◆ **Texto de lectura**
══════════

En H7 Radial por FM Noticias 88.1, el médico neurocirujano Salvador Orellana opinó sobre la autorización de la droga inyectable para bajar de peso, explicando que se trata de la semaglutida y que actúa como una hormona del cuerpo a nivel neuronal activando vías que inhiben en apetito.

El médico neurocirujano dijo que es una droga que viene a ayudar en una epidemia mundial del sobrepeso y la obesidad, mientras que advirtió que el objetivo principal de la droga no es estético, sino mejorar la salud y calidad de vida del paciente.
La ANMAT autorizó en la Argentina la droga inyectable para bajar de peso. La semaglutida, bajo su presentación comercial Wegovy™, fue autorizada recientemente para el tratamiento de la obesidad bajo estricta supervisión médica.
La única manera de dimensionar que la obesidad en el mundo se ha convertido en una pandemia global, en parte por el estilo de vida y de alimentación que propone este siglo XXI, y en donde Argentina no es la excepción a la regla, sino que por el contrario lidera el podio regional de obesidad en adultos y niños, explica el frenesí que provoca una droga (auto) inyectable para adelgazar, bajo estricto control médico y para personas que padecen obesidad o sobrepeso superior a los 15 o 20 kilos.

══════════

◆ **Material proporcionado**
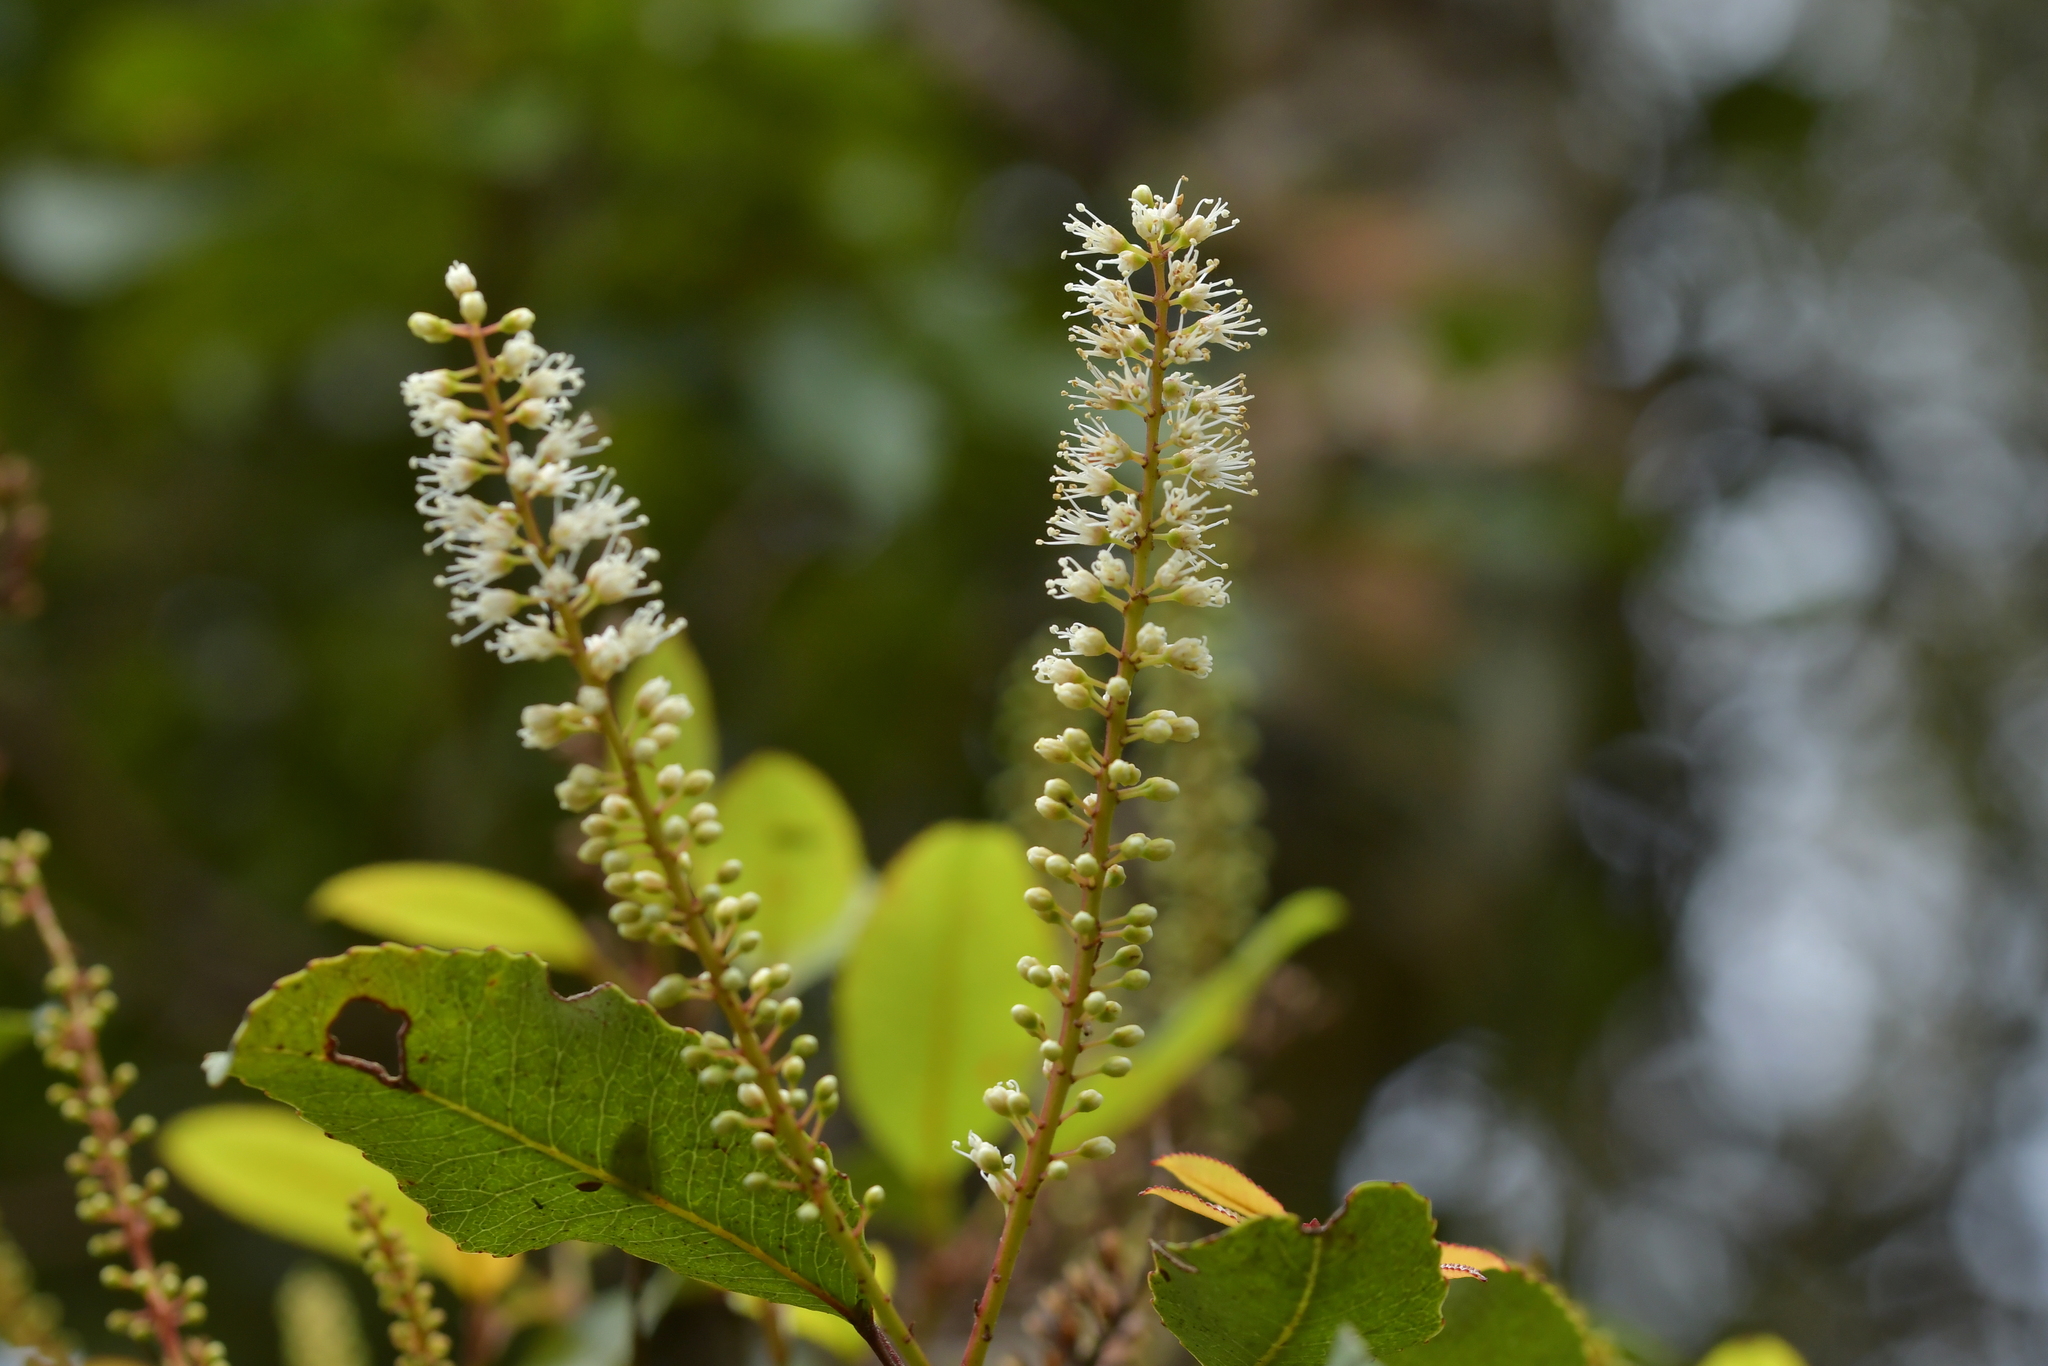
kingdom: Plantae
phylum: Tracheophyta
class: Magnoliopsida
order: Oxalidales
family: Cunoniaceae
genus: Pterophylla
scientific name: Pterophylla racemosa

══════════

◆ **Ejercicios propuestos**
a: Transcriba fielmente el pasaje del texto sobre la semaglutida que comienza con "La ANMAT autorizó" y sigue hasta "estricta supervisión médica.".
b: Prolongue la nota sobre la autorización de la semaglutida en la Argentina a partir de su última oración.

◆ **Soluciones del ejercicio**
a:
La ANMAT autorizó en la Argentina la droga inyectable para bajar de peso. La semaglutida, bajo su presentación comercial Wegovy™, fue autorizada recientemente para el tratamiento de la obesidad bajo estricta supervisión médica.

b:
El médico neurocirujano Salvador Orellana, dijo que es una droga que viene a ayudar en una epidemia mundial del sobrepeso y la obesidad.
No obstante advirtió que el objetivo principal de la droga no es estético, sino mejorar la salud y calidad de vida del paciente.
Explico que la semaglutida, actúa como una hormona del cuerpo a nivel neuronal activando vías que inhiben en apetito y que su consumo puede causar síntomas gastrointestinales, náuseas o vómitos. “La medicación actúa todo el día por lo que otorga saciedad para no consumir más comida, disminuyendo así la ingesta de calorías”, señaló.
El profesional hizo hincapié en que esto tiene que ver con una revolución a nivel mundial para atender la epidemia del sobrepeso que trae aparejadas otras enfermedades, que llevan también a la diabetes tipo 2. “Es una medicación que llegó para ayudar, aunque no es la solución mágica, porque debe estar acompañada de un cambio en el estilo de vida, con una alimentación saludable y actividad física, ya que de no ser así puede haber un efecto rebote”.
Orellana sostuvo en tanto que no se recomienda su uso en diabéticos tipo 1, embarazadas, insuficiencias hepáticas o cardiacas y en menores de 10 años.
Finalmente, remarcó: “Esto también es un negocio y por algo el mercado farmacéutico se dedica a investigar, no nos centremos en usar una medicación, sino tener conciencia de por qué está pasando esto a nivel mundial, que es principalmente por una mala alimentación”.